[Document segment]

Police in full riot gear carrying shields and tear-gas guns approach violent protesters during the G-20 summit in downtown Toronto

In an ignominious milestone, this week marks the 40th anniversary of the British army's introduction of rubber bullets to Northern Ireland as a form of riot control. The bullets have a scarred history: while obviously less dangerous than live rounds, they have proved deadly in their own way. Fatal if shot from close range, rubber bullets killed three people (including an 11-year-old boy) in Northern Ireland before they were replaced by seemingly safer plastic bullets. Unfortunately, these "baton rounds" offered the same dangers; between 1975 and 1989 more than a dozen people, many of them children, suffered fatal injuries because of those rounds.

[/Document segment]

Brief a: Copy every line of the records below word for word, leaving out the pictures.

[Data]

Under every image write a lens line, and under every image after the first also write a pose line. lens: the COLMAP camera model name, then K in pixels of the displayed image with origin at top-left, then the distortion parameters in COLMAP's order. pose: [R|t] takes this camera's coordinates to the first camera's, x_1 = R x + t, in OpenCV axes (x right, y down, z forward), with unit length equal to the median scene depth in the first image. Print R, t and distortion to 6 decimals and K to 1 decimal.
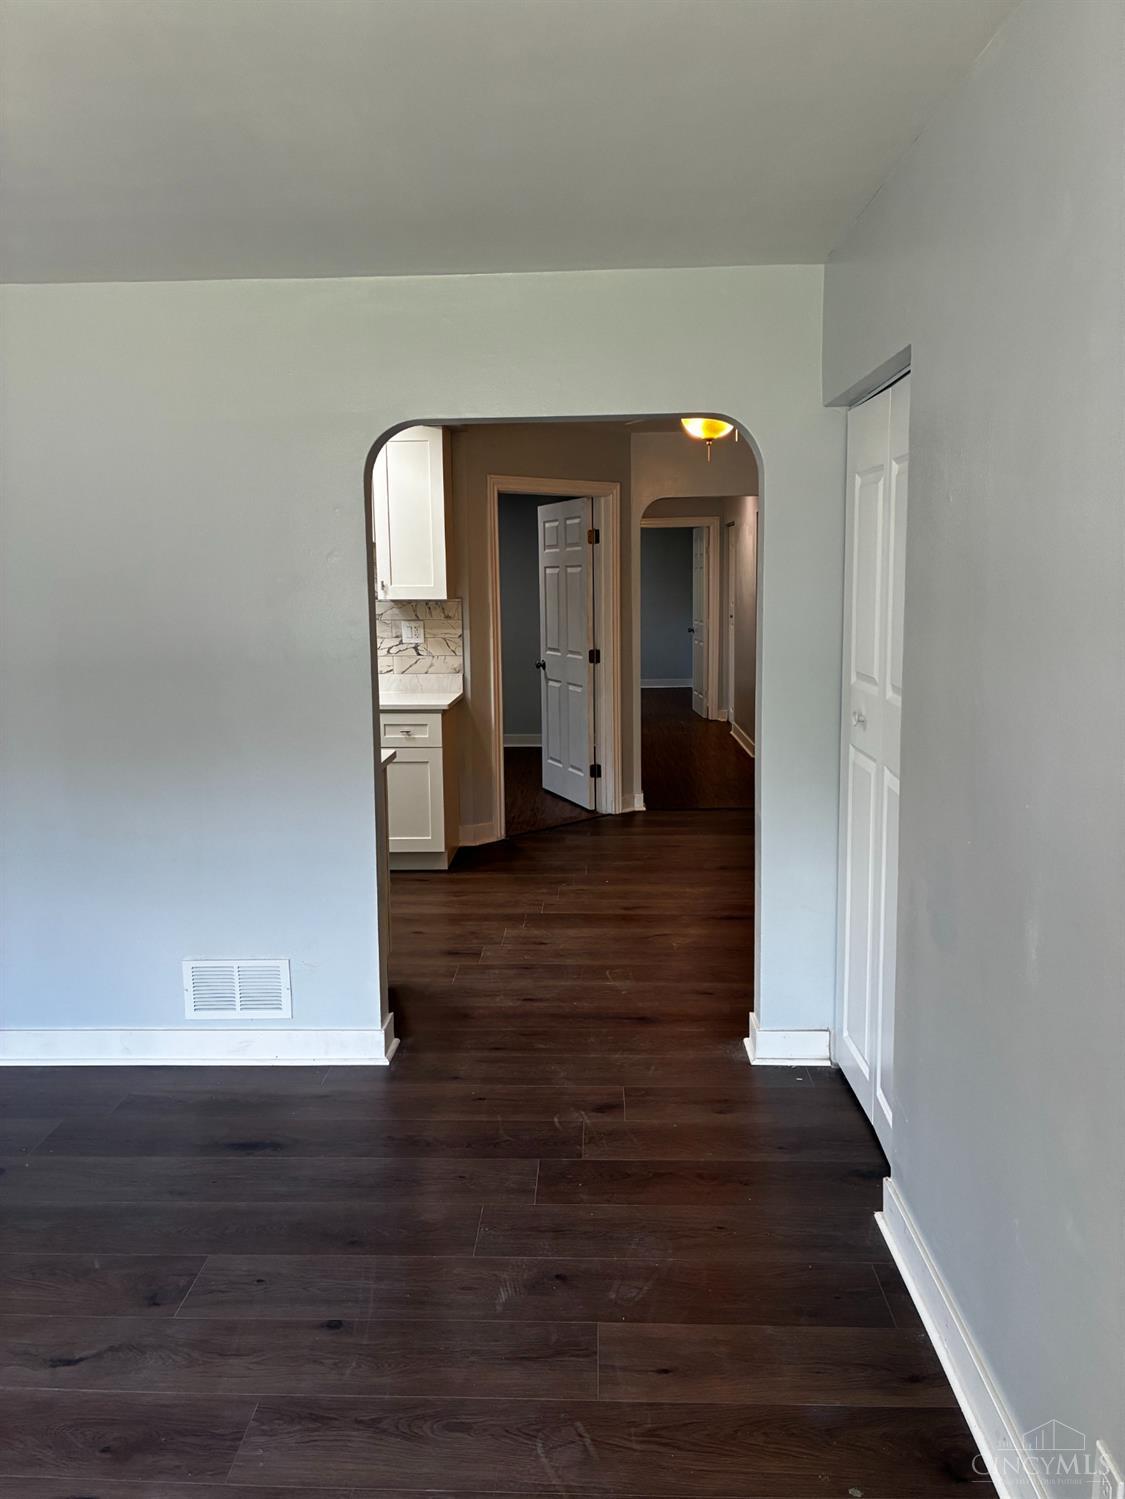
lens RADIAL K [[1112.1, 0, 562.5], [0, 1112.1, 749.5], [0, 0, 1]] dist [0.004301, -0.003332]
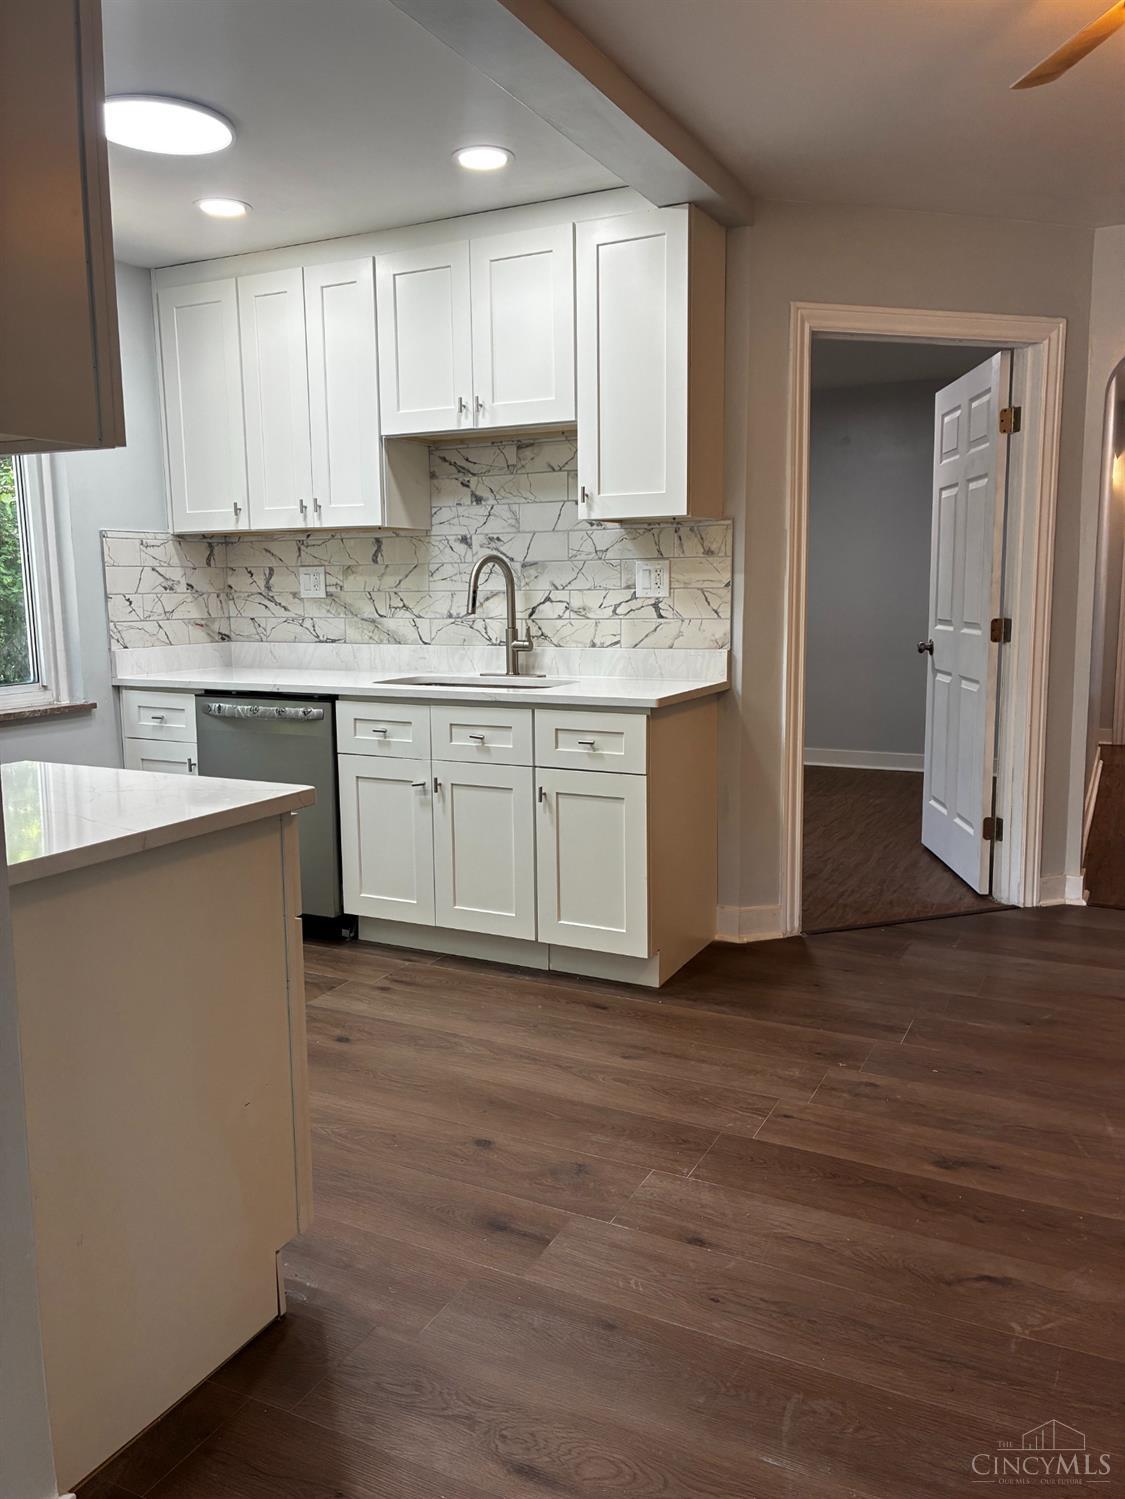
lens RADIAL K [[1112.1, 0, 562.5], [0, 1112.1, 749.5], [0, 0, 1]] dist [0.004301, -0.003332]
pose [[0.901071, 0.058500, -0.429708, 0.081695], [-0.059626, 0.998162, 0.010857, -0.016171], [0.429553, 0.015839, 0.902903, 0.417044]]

[/Data]

Brief b: Extend the passage on rubber and plastic bullets in Northern Ireland, picking up after its last sentence.

Answer section a:
Under every image write a lens line, and under every image after the first also write a pose line. lens: the COLMAP camera model name, then K in pixels of the displayed image with origin at top-left, then the distortion parameters in COLMAP's order. pose: [R|t] takes this camera's coordinates to the first camera's, x_1 = R x + t, in OpenCV axes (x right, y down, z forward), with unit length equal to the median scene depth in the first image. Print R, t and distortion to 6 decimals and K to 1 decimal.
lens RADIAL K [[1112.1, 0, 562.5], [0, 1112.1, 749.5], [0, 0, 1]] dist [0.004301, -0.003332]
lens RADIAL K [[1112.1, 0, 562.5], [0, 1112.1, 749.5], [0, 0, 1]] dist [0.004301, -0.003332]
pose [[0.901071, 0.058500, -0.429708, 0.081695], [-0.059626, 0.998162, 0.010857, -0.016171], [0.429553, 0.015839, 0.902903, 0.417044]]

Answer section b:
The history of what is euphemistically called nonlethal pacification stretches back more than a century. The first official iteration was the Victorian policeman's truncheon, a heavy stick used to smack miscreants upside the head. Later in the 1800s, British policeman in the Empire's eastern colonies first hit upon the idea of using ammunition that administered blunt force instead of penetrating the body, starting with modified broom handles and then adopting wooden bullets made out of teak. Citing safety concerns over splintering rounds, Brits on the home front made the change to rubber bullets, but round wooden bullets (called knee-knockers for the way they are meant to bounce off the ground and strike targets' legs) are still in use in some American police precincts.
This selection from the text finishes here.